▸ **WRITTEN EXERCISE A**
Could you swap "Montserrat" for "Helvetica" in the rows, from the first row through the line with "n4 [label=statements shape=diamond]", and give those lines back with nothing else changed and the pictures left out?

▸ **GIVEN TEXT**
*****

Seventy lionfish have been caught off the shores of St. John.
While the lionfish threat is serious and is here, there is hope.
That was the message Karl Pytlik shared with about 70 residents who attended a lionfish response symposium at the Mongoose Junction courtyard on Tuesday night, February 1.
Pytlik, the Caribbean Oceanic Restoration and Education Foundation’s St. John coordinator, has been on the front lines in the fight against the invasive fish species on St. John.
Scientists believe lionfish were introduced to the Atlantic Ocean in the wake of Hurricane Andrew when a fish tank was dumped into the sea. Since then, the native Indian Ocean fish has wreaked havoc in waters from Florida to the Bahamas.
With no natural predators, the fish devastates reefs by devouring reef fish, vital to the health of coral. Pytlik shared images from the Bahamas where reefs are covered in algae and fish are all but absent.

*****

▸ **WRITTEN EXERCISE B**
Can you extend the article on lionfish off St. John, picking up right after its last sentence?

*****

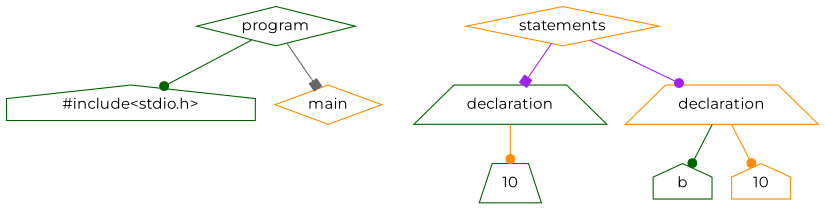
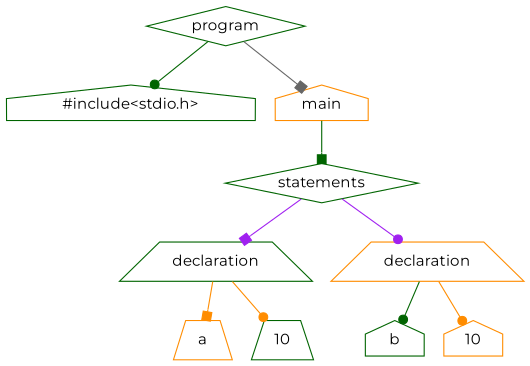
  digraph {
    fontname=Montserrat
    node [color=darkgreen fontname=Montserrat shape=house]
    edge [arrowhead=dot color=darkgreen fontname=Montserrat]
    n1 [label=program shape=diamond]
    n2 [label="#include<stdio.h>"]
-   n3 [color=darkorange label=main shape=diamond]
-   n4 [color=darkorange label=statements shape=diamond]
+   n3 [color=darkorange label=main]
+   n4 [label=statements shape=diamond]
    n5 [label=declaration shape=trapezium]
    n6 [color=darkorange label=declaration shape=trapezium]
+   n7 [color=darkorange label=a shape=trapezium]
    n8 [label=10 shape=trapezium]
    n9 [label=b]
    n10 [color=darkorange label=10]
    n1 -> n2
    n1 -> n3 [arrowhead=box color=gray40]
+   n3 -> n4 [arrowhead=box]
    n4 -> n5 [arrowhead=box color=purple]
    n4 -> n6 [color=purple]
+   n5 -> n7 [arrowhead=box color=darkorange]
    n5 -> n8 [color=darkorange]
    n6 -> n9
    n6 -> n10 [color=darkorange]
  }
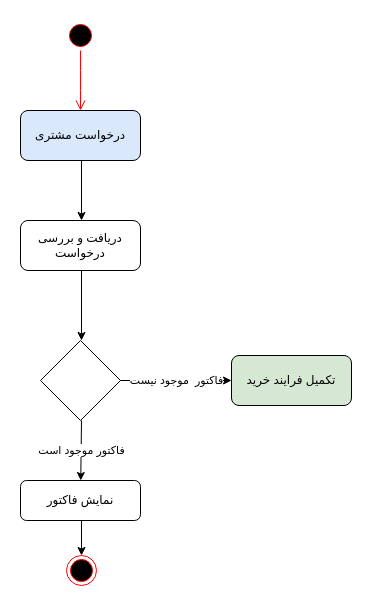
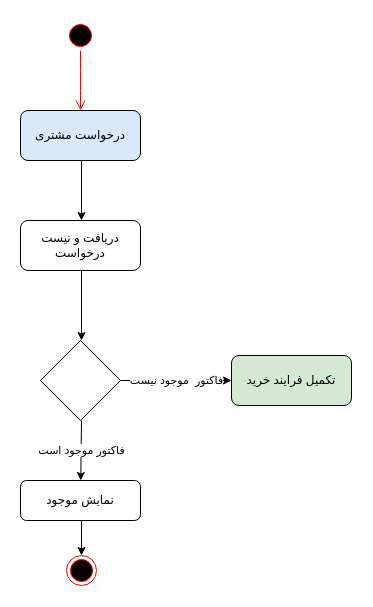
  <mxCell id="0" />
  <mxCell id="1" parent="0" />
  <mxCell id="2" value="" style="ellipse;html=1;shape=startState;fillColor=#000000;strokeColor=#ff0000;" vertex="1" parent="1"><mxGeometry x="65" y="20" width="30" height="30" as="geometry" /></mxCell>
  <mxCell id="3" value="" style="edgeStyle=orthogonalEdgeStyle;html=1;verticalAlign=bottom;endArrow=open;endSize=8;strokeColor=#ff0000;" edge="1" source="2" parent="1"><mxGeometry relative="1" as="geometry"><mxPoint x="80" y="110" as="targetPoint" /></mxGeometry></mxCell>
  <mxCell id="4" value="درخواست مشتری" style="rounded=1;whiteSpace=wrap;html=1;fillColor=#dae8fc;" vertex="1" parent="1"><mxGeometry x="20" y="110" width="120" height="50" as="geometry" /></mxCell>
  <mxCell id="5" value="" style="endArrow=classic;html=1;" edge="1" parent="1"><mxGeometry width="50" height="50" relative="1" as="geometry"><mxPoint x="81" y="160" as="sourcePoint" /><mxPoint x="81" y="220" as="targetPoint" /></mxGeometry></mxCell>
- <mxCell id="6" value="دریافت و بررسی درخواست" style="rounded=1;whiteSpace=wrap;html=1;" vertex="1" parent="1"><mxGeometry x="20" y="220" width="120" height="50" as="geometry" /></mxCell>
+ <mxCell id="6" value="دریافت و نیست درخواست" style="rounded=1;whiteSpace=wrap;html=1;" vertex="1" parent="1"><mxGeometry x="20" y="220" width="120" height="50" as="geometry" /></mxCell>
  <mxCell id="7" value="" style="endArrow=classic;html=1;" edge="1" parent="1"><mxGeometry width="50" height="50" relative="1" as="geometry"><mxPoint x="81" y="270" as="sourcePoint" /><mxPoint x="81" y="340" as="targetPoint" /></mxGeometry></mxCell>
  <mxCell id="8" value="" style="rhombus;whiteSpace=wrap;html=1;" vertex="1" parent="1"><mxGeometry x="40" y="340" width="80" height="80" as="geometry" /></mxCell>
  <mxCell id="9" value="فاکتور&amp;nbsp; موجود نیست" style="endArrow=classic;html=1;" edge="1" parent="1" target="10"><mxGeometry width="50" height="50" relative="1" as="geometry"><mxPoint x="120" y="380" as="sourcePoint" /><mxPoint x="181" y="380" as="targetPoint" /></mxGeometry></mxCell>
  <mxCell id="10" value="تکمیل فرایند خرید" style="rounded=1;whiteSpace=wrap;html=1;fillColor=#d5e8d4;" vertex="1" parent="1"><mxGeometry x="231" y="355" width="120" height="50" as="geometry" /></mxCell>
  <mxCell id="11" value="فاکتور موجود است" style="endArrow=classic;html=1;" edge="1" parent="1" target="12"><mxGeometry width="50" height="50" relative="1" as="geometry"><mxPoint x="81" y="420" as="sourcePoint" /><mxPoint x="81" y="480" as="targetPoint" /></mxGeometry></mxCell>
- <mxCell id="12" value="نمایش فاکتور" style="rounded=1;whiteSpace=wrap;html=1;" vertex="1" parent="1"><mxGeometry x="20" y="480" width="120" height="40" as="geometry" /></mxCell>
+ <mxCell id="12" value="نمایش موجود" style="rounded=1;whiteSpace=wrap;html=1;" vertex="1" parent="1"><mxGeometry x="20" y="480" width="120" height="40" as="geometry" /></mxCell>
  <mxCell id="13" value="" style="endArrow=classic;html=1;" edge="1" parent="1" target="14"><mxGeometry width="50" height="50" relative="1" as="geometry"><mxPoint x="81" y="520" as="sourcePoint" /><mxPoint x="81" y="570" as="targetPoint" /></mxGeometry></mxCell>
  <mxCell id="14" value="" style="ellipse;html=1;shape=endState;fillColor=#000000;strokeColor=#ff0000;" vertex="1" parent="1"><mxGeometry x="66" y="555" width="30" height="30" as="geometry" /></mxCell>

*****

▸ **EXPECTED ANSWER A**
  digraph {
    fontname=Helvetica
    node [color=darkgreen fontname=Helvetica shape=house]
    edge [arrowhead=dot color=darkgreen fontname=Helvetica]
    n1 [label=program shape=diamond]
    n2 [label="#include<stdio.h>"]
-   n3 [color=darkorange label=main shape=diamond]
-   n4 [color=darkorange label=statements shape=diamond]
+   n3 [color=darkorange label=main]
+   n4 [label=statements shape=diamond]

▸ **EXPECTED ANSWER B**
The dire situation in the Bahamas could be avoided in local waters, according to Pytlik.
“So far there have been 70 lionfish caught off St. John and about 1,500 across the territory,” he said. “Basically the biggest thing we can do is raise community awareness and get people to help and volunteer.”
Many residents did just that at the February 2 meeting, Pytlik added.
“We had a lot of people who signed up and volunteered and we had a lot of people who have boats who are willing to lend their resources,” he said.
While National Oceanic and Atmospheric Administration officials have pushed eating the fish in other areas, the lionfish diet will not work in the Virgin Islands, according to Pytlik.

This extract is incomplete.